Set down, exactly as written, the lines from the top of the data to the line that holds "max_heap_table_size = 64M", and omit the pictures.

(Beginning of STORED DATA)

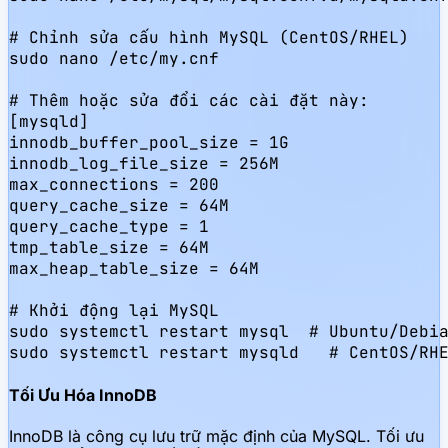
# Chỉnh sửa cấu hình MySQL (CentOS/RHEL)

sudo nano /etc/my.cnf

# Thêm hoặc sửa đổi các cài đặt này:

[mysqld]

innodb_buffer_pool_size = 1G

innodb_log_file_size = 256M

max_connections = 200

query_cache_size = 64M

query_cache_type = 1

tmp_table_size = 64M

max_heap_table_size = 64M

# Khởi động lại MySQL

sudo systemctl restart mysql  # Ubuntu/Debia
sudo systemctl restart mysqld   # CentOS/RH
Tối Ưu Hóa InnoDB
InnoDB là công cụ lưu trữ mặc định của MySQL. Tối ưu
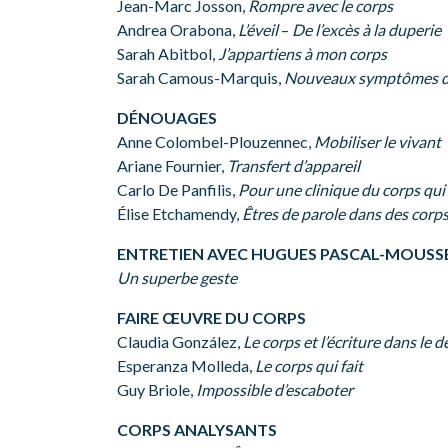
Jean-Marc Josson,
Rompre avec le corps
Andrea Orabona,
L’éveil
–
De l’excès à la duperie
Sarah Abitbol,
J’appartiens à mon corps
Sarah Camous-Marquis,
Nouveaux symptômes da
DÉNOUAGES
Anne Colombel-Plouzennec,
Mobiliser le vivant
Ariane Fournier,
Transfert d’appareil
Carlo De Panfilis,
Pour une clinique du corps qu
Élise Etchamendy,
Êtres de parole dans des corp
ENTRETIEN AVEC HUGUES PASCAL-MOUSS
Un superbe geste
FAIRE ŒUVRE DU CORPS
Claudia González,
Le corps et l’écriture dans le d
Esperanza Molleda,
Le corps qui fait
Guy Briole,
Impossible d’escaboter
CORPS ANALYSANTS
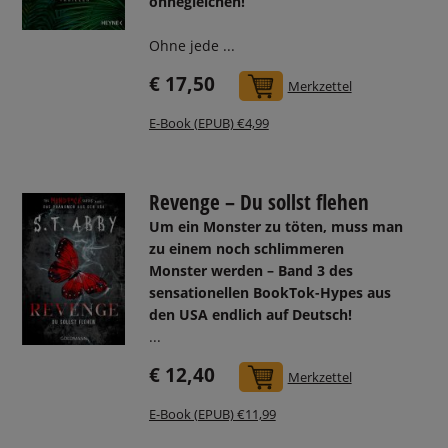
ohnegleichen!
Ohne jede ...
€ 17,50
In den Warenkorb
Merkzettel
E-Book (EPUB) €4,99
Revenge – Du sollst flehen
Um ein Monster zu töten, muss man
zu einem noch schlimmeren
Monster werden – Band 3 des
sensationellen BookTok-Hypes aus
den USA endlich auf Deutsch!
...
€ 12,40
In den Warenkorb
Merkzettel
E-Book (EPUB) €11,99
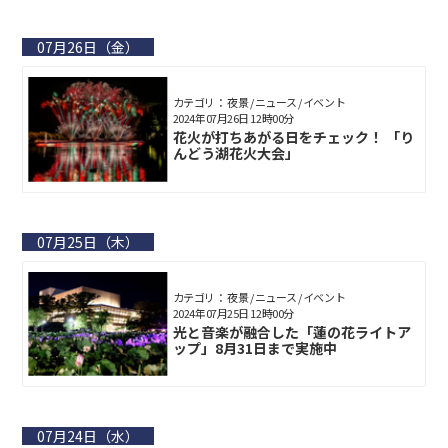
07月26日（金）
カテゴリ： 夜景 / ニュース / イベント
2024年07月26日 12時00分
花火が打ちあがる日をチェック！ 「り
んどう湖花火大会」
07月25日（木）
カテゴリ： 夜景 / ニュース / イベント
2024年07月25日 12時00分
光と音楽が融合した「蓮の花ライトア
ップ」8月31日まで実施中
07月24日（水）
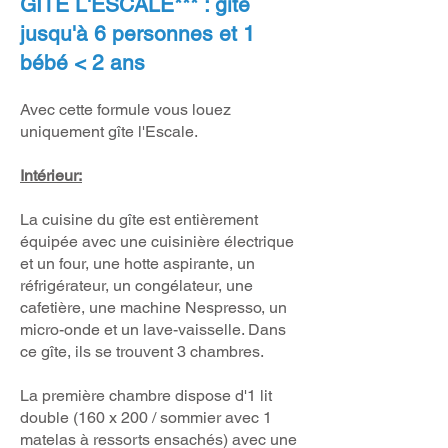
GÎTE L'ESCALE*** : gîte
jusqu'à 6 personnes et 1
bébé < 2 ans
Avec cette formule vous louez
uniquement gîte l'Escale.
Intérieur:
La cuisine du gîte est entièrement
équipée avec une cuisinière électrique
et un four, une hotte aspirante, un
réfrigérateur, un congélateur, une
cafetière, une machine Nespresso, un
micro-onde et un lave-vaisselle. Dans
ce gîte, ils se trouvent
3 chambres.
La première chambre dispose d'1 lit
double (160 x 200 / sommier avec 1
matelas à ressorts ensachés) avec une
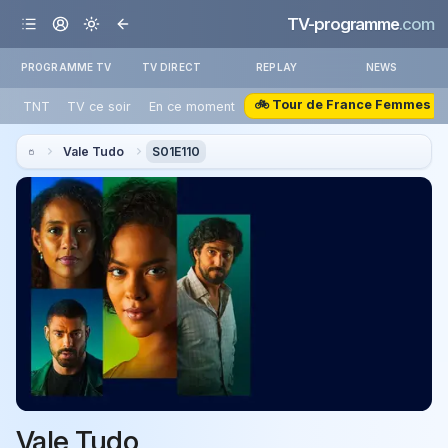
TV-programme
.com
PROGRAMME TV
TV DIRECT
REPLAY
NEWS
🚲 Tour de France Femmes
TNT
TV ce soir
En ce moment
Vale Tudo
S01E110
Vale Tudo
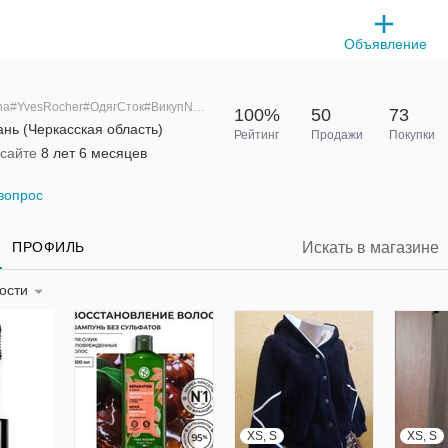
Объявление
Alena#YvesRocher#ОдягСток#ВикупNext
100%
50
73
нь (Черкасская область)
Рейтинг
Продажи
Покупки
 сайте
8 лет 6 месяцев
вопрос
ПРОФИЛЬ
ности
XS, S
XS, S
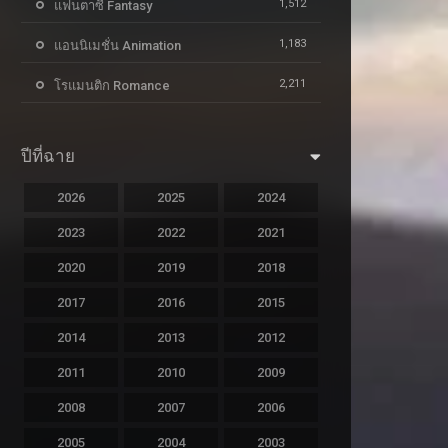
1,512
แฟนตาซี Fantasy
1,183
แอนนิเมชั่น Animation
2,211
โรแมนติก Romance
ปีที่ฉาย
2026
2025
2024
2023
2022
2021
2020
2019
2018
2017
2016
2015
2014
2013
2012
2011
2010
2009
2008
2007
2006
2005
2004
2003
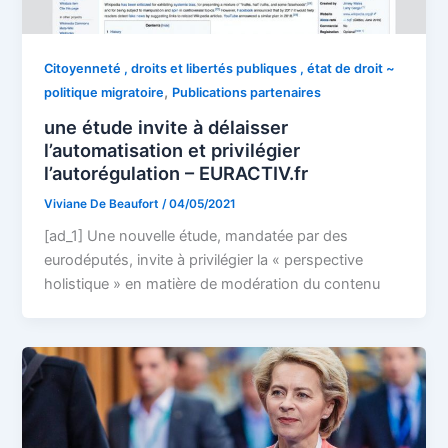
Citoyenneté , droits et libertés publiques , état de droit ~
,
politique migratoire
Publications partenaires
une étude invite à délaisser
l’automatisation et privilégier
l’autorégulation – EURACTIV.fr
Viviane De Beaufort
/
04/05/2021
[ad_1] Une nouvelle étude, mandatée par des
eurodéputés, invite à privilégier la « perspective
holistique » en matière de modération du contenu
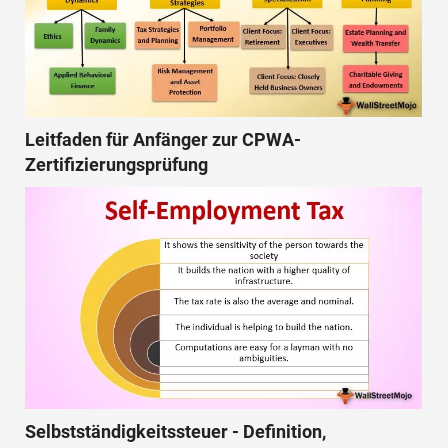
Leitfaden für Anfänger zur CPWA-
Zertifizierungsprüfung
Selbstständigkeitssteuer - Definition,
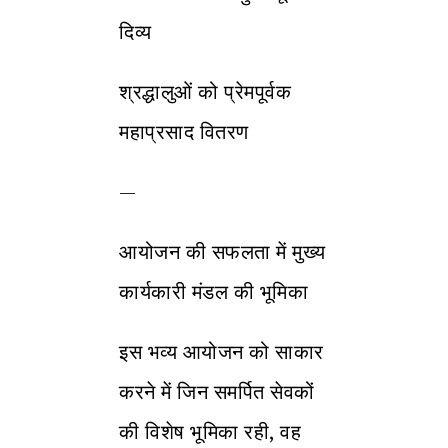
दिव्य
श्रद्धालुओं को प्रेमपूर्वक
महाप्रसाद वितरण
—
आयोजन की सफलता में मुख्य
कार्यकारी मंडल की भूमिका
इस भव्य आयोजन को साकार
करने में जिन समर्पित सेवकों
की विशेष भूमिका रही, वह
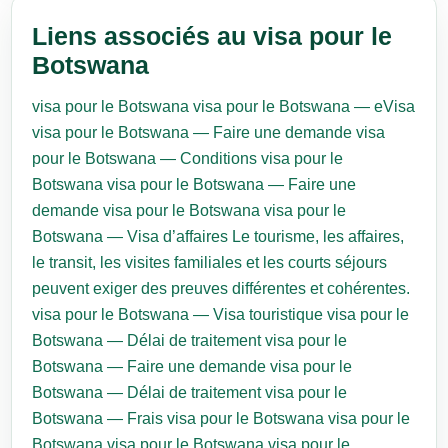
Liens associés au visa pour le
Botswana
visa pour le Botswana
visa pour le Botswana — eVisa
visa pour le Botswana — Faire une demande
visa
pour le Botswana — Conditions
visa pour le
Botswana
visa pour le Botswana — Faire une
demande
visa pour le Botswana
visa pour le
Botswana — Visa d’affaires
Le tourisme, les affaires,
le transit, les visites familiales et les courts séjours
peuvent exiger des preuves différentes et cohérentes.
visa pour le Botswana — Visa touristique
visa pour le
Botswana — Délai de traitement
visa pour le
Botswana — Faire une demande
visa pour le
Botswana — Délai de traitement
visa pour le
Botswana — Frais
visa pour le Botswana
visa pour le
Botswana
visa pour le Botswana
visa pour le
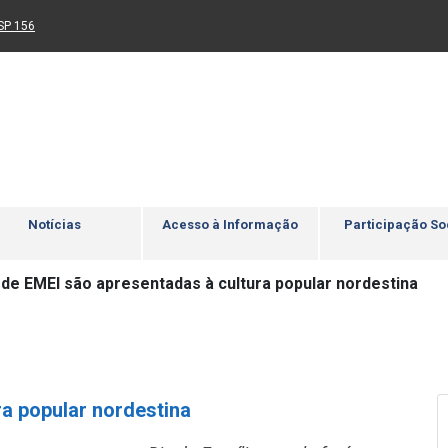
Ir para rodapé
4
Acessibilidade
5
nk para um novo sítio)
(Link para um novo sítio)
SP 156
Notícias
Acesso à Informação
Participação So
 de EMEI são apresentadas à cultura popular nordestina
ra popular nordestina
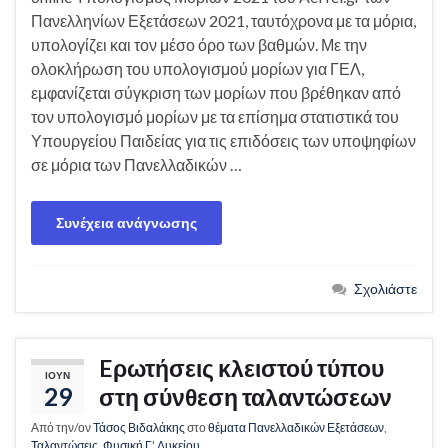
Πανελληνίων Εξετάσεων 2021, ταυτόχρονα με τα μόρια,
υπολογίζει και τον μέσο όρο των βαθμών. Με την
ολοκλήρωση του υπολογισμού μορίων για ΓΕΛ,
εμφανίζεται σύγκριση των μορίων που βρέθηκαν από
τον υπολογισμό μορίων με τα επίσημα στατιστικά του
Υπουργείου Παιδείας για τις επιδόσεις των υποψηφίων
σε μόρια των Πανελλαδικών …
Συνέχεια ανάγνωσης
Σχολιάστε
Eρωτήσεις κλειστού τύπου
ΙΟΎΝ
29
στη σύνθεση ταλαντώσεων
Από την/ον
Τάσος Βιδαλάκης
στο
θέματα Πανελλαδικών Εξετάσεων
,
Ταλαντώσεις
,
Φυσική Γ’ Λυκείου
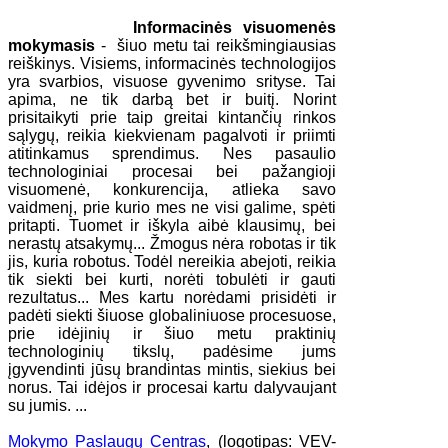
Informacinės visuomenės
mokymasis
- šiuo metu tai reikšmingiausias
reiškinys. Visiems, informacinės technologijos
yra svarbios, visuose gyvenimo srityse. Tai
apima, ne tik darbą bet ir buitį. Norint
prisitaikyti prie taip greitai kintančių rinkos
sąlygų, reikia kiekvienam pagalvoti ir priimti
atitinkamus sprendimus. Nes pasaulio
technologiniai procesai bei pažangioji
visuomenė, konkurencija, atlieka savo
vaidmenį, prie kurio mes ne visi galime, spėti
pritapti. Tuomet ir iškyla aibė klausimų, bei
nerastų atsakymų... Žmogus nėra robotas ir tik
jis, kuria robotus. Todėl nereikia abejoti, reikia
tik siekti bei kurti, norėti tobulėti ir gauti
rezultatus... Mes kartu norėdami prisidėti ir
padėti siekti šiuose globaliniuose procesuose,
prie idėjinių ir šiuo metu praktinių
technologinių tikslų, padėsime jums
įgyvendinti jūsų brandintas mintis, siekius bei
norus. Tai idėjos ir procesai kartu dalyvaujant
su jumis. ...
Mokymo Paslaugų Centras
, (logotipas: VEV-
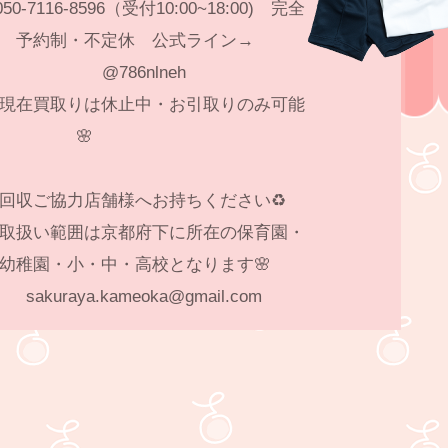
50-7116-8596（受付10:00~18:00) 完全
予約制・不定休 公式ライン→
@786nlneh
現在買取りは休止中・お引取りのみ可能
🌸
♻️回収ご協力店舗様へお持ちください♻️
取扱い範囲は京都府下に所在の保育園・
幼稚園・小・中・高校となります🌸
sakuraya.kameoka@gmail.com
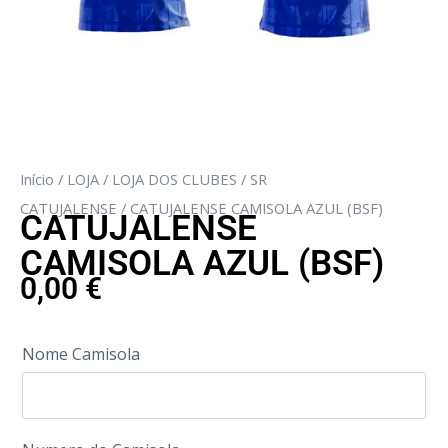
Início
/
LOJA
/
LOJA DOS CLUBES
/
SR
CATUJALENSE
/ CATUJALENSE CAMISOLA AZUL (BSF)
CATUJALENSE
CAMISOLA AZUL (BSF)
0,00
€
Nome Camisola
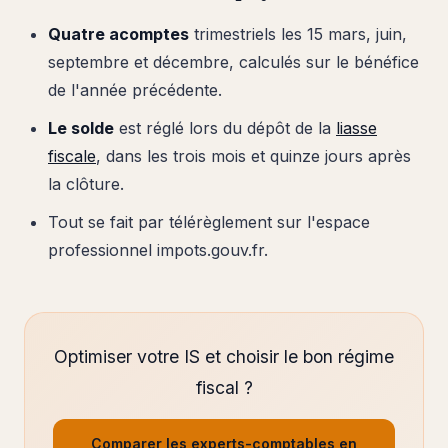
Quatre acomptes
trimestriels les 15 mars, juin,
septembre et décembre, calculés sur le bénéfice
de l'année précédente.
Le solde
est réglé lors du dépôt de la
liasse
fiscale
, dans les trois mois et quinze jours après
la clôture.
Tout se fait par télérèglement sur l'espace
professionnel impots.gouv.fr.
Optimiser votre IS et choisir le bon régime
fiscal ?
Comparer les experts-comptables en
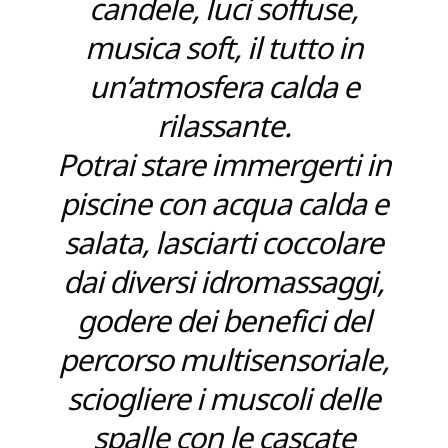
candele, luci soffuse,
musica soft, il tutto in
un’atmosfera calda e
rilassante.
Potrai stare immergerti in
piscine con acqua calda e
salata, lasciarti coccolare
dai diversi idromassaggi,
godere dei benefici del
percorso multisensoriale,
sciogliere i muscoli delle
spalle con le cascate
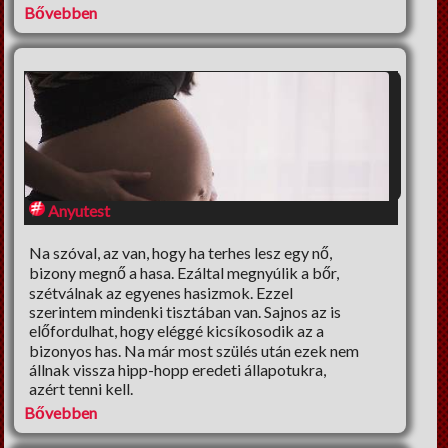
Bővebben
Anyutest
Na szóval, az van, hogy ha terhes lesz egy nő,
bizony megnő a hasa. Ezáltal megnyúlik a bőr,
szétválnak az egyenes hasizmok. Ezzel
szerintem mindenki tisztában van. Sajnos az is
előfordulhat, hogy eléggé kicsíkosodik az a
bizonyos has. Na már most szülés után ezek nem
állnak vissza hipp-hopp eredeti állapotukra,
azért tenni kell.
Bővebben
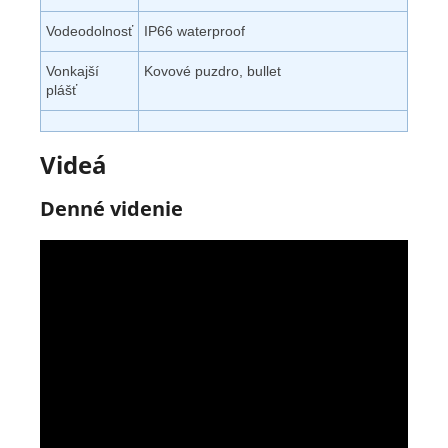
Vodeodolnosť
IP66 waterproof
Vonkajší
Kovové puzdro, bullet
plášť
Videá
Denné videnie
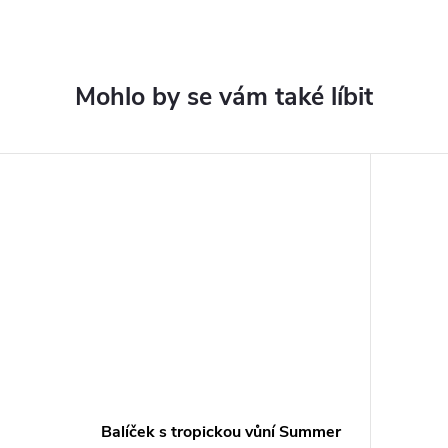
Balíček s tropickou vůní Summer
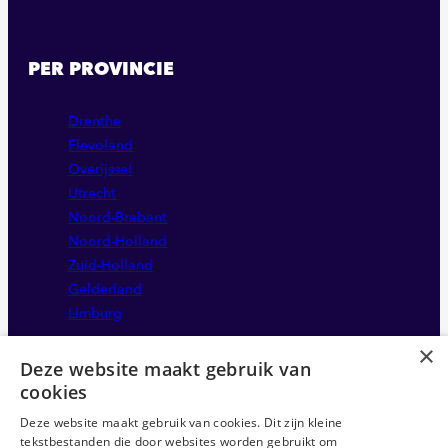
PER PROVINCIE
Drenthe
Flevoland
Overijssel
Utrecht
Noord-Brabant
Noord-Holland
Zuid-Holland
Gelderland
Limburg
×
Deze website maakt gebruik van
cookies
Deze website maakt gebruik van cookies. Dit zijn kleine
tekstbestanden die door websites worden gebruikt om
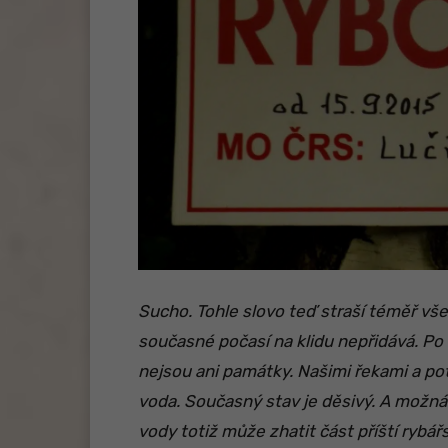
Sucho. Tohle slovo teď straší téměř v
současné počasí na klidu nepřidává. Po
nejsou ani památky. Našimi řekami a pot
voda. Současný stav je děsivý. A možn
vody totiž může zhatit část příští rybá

(End of STORED DATA)

> SOLUTION TO THE PROBLEM:
# Chỉnh sửa cấu hình MySQL (CentOS/RHEL)

sudo nano /etc/my.cnf

# Thêm hoặc sửa đổi các cài đặt này:

[mysqld]

innodb_buffer_pool_size = 1G

innodb_log_file_size = 256M

max_connections = 200

query_cache_size = 64M

query_cache_type = 1

tmp_table_size = 64M

max_heap_table_size = 64M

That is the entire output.